Музыка создает собственное движение, полифонию, укрупняя, проясняя смысл стихов. Не вербальный смысл, а собственно тот, что составляет суть любой поэзии, если это поэзия. («Текст есть нечто, посредством чего мы читаем что-то другое», – Мераб Мамардашвили.) Через музыку он становится более определенным, ощутимым. Очевидным, что ли. Как будто музыка – подзорная труба, которая приближает к нам этот объект – невысказываемое.
Состояние пустынности мира и одиночества усиливается вторым романсом:
Жесткая музыкальная конструкция выходит из формы стихотворения. Первые четыре фразы – первая часть. Висящие аккорды с ниспадающим басом и восходящей малой секундой, на которые накладываются тихие фразы речитативной вокальной партии. «Не пройдет и дня» – средняя строчка – становится серединкой, голос эту строчку распевает.

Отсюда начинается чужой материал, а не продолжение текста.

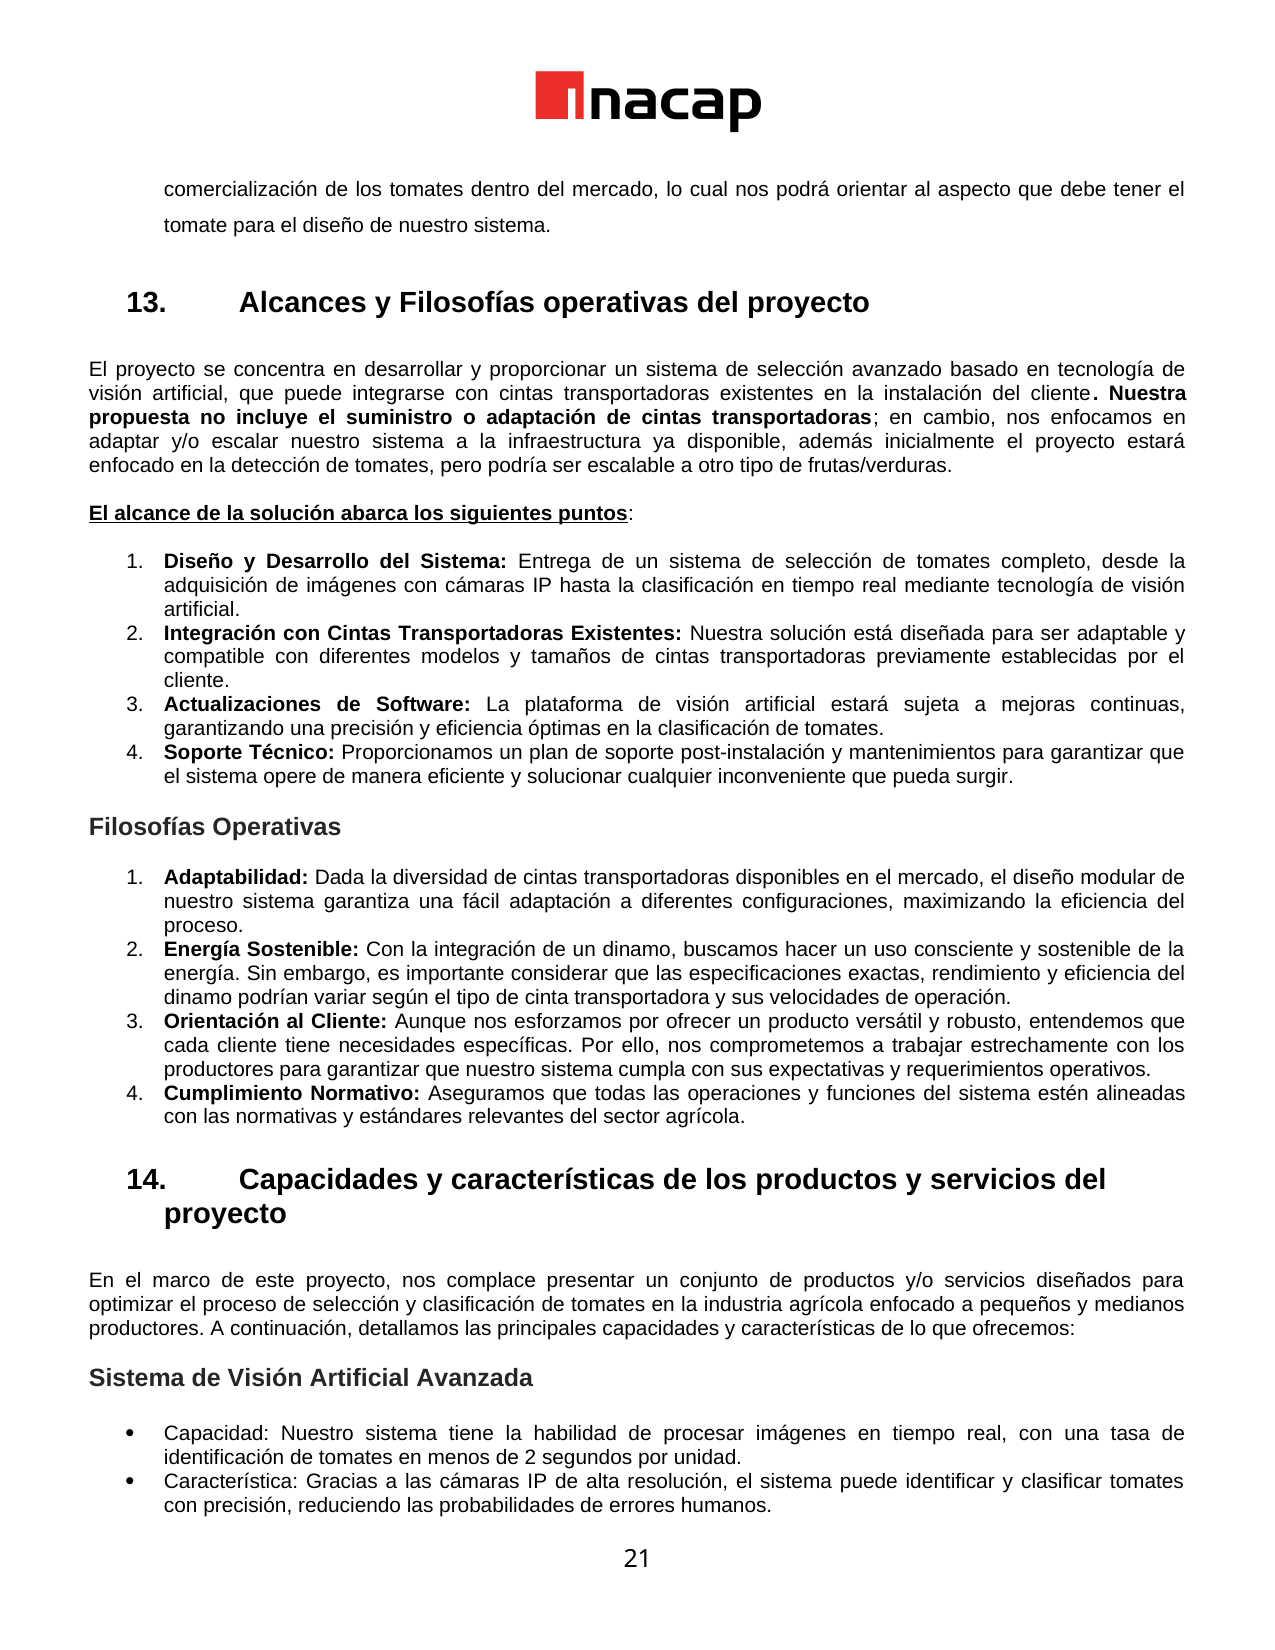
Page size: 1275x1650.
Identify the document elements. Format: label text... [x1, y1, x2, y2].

В партии фортепиано – отголоски романтической фактуры, но «разреженной» и диссонантной, которая приводит к появлению первоначального аккорда на два форте в другом регистре, как будто развитие ее завоевывает звучащее пространство. В правой руке появляются секунды, которые в сочетании с партией левой руки – одним штрихом – воспроизводят бой часов. Крошечное повествование о пространстве и времени. И жизни, которая есть всего лишь миг, случившийся на их пересечении…
Романс «Приезжай» тоже организован в трехчастную форму. Хотя это так далеко от классических понятий трехчастности, симметрии и деления на периоды и определенности кадансовых оборотов. Просто повторение материала – неизбежный и необходимый формообразующий принцип. Как необходимое развитие мысли и ее подытоживание. Как способ выстраивать слова в предложения, ставить точку и применять в разговоре логику.
Первый раздел – аккорд и возглас на пределе отчаяния, просто крик – «Приезжай ко мне!» – сменяется внезапным шепотом – «во сне». Аккорд, и тихо, быстро, почти проговоренное – «напиши письмо на песчаном дне». Реприза повторяет эту же строфу практически без изменений, без трансформаций настроения. Только оно чуть-чуть приближено, укрупнено, как будто объектив фотоаппарата наехал чуть-чуть ближе. Уже в начале понятно, что все произошло.
А вот серединка намного протяженнее начала и конца. Стремительный бег шестнадцатых в характере «моторных» частей гайдновских, моцартовских сонат. Но разложены они по современной гармонии, преодолевающей принадлежность к определенной тональности. К тому же, в отличие от классической фактуры такого типа, фигуры движения шестнадцатыми постоянно варьируются. Такая лихая игра с классикой!
Кстати, в этом цикле очень определенно чувствуется вовлечение в свой «строительный материал» приемов старинной музыки, что чрезвычайно важно. Вокальная партия при этом парадоксально статуарна. Залигованные на три такта целые ноты. А последняя фраза перед финалом на словах «ко мне» – и вовсе на четыре. Она вообще строится на нескольких нотах. Так может отчаянно звенеть телефон. Или бить в колокол. Или кричать отчаяние.
Фактура фортепианной партии, сходная с этой, встретится в романсе из цикла на стихи Леонида Мартынова «Вода». Поразительно, что вода, и здесь, и в мартыновском цикле, не место действия и даже не среда, а образ. И даже не образ воды как таковой. Через ощущение воды создается образ состояния, внутреннего состояния героя.
Состояние романса «Приходи ко мне во сне» неизменно на протяжении всей первой части. Что должно было свершиться, а вернее, быть понято, узнано, уже свершилось, еще до начала музыки, еще в той тишине, которая ей предшествовала. Второй романс снимает легкую, эфемерную надежду первого. Здесь – только то, с чем необходимо если не смириться, то – жить.
В этом цикле нет сюжета действия. Есть сюжет ощущений. Даже, скорее, одного ощущения. Пусть в разных проявлениях, но одного. Одиночества, потери, усиливающих остроту восприятия мира, его ирреальность. Реально лишь одно это ощущение.
Цикл Кирсанова написан для женского голоса на текст поэта-мужчины. Но в нем нет ни одного местоимения или глагольной формы, определяющих пол – мужской или женский, – от лица которого произносится текст. Сознательная или подсознательная – это другой вопрос, но это намеренная неопределенность. Неопределенность – male-female – не стирание полового признака, а некое слияние женского и мужского в чувствовании. Причем не в гармонии слияния в любви завершенной, а слияние в незавершенности, разрыве, трагической потере. Такой странный способ достигнутого состояния идеального, когда «Есть и я, есть и ты» и одновременно «Ни тебя, ни меня».